George Gatehouse

Personal information
- Full name: George Henry Gatehouse
- Born: 20 June 1864 Sorell, Tasmania, Australia
- Died: 25 January 1947 (aged 82) Toorak, Melbourne, Australia
- Batting: Right-handed
- Role: Wicketkeeper-batsman

Domestic team information
- 1883/84-1899/1900: Tasmania

Career statistics
| Competition | First-class |
| Matches | 14 |
| Runs scored | 547 |
| Batting average | 21.03 |
| 100s/50s | 1/2 |
| Top score | 105 |
| Balls bowled | 14 |
| Wickets | 0 |
| Bowling average | – |
| 5 wickets in innings | 0 |
| 10 wickets in match | 0 |
| Best bowling | – |
| Catches/stumpings | 12/1 |
- Source: Cricinfo, 17 September 2025

= George Gatehouse =

Australian cricketer (1864–1947)

George Henry Gatehouse (20 June 1864 – 25 January 1947) was an Australian cricketer of the 1880s and 1890s who became a senior figure in the Commonwealth Public Service in Melbourne.

==Career==
Gatehouse played 14 first-class matches for Tasmania between 1883 and 1900. He made his first-class debut on Tasmania's tour of New Zealand in 1883–84. In the second match against Otago he became only the second batsman in New Zealand first-class cricket to carry his bat, batting throughout the second innings to finish 54 not out in an innings total of 146. Later in his career he kept wicket, and was later considered one of Tasmania's best wicketkeepers. He made his highest score of 105 in his last first-class match, against New South Wales in the 1899/1900 season.

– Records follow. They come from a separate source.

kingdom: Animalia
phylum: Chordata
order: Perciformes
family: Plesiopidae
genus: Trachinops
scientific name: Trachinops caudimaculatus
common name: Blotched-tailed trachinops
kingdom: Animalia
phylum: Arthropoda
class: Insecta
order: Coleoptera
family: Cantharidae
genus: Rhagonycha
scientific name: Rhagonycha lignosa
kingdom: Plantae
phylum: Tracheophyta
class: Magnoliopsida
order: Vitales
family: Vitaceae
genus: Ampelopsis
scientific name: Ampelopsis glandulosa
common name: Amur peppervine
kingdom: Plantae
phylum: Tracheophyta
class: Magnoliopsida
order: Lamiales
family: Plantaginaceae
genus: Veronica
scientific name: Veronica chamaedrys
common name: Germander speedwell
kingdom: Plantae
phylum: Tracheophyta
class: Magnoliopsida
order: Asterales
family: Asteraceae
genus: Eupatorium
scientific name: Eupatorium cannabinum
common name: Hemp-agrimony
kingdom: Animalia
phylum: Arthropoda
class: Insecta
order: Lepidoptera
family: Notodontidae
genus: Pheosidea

Gatehouse worked in the Tasmanian State Audit Office, before joining the Commonwealth Audit Office and moving to live in Melbourne in 1901. On several occasions he served as acting auditor-general. When he retired in June 1929, he was Secretary and Chief Inspector of the Auditor-General's Office.

==Personal life==
Gatehouse married Florence Allanby in Cressy, Tasmania, in February 1888. They had a son and two daughters. He died at his home in the Melbourne suburb of Toorak in January 1947, aged 82.

Gatehouse's son Frank was a successful actor on stage and screen in the UK and US under the stage name "Frank Allenby". He died in 1953.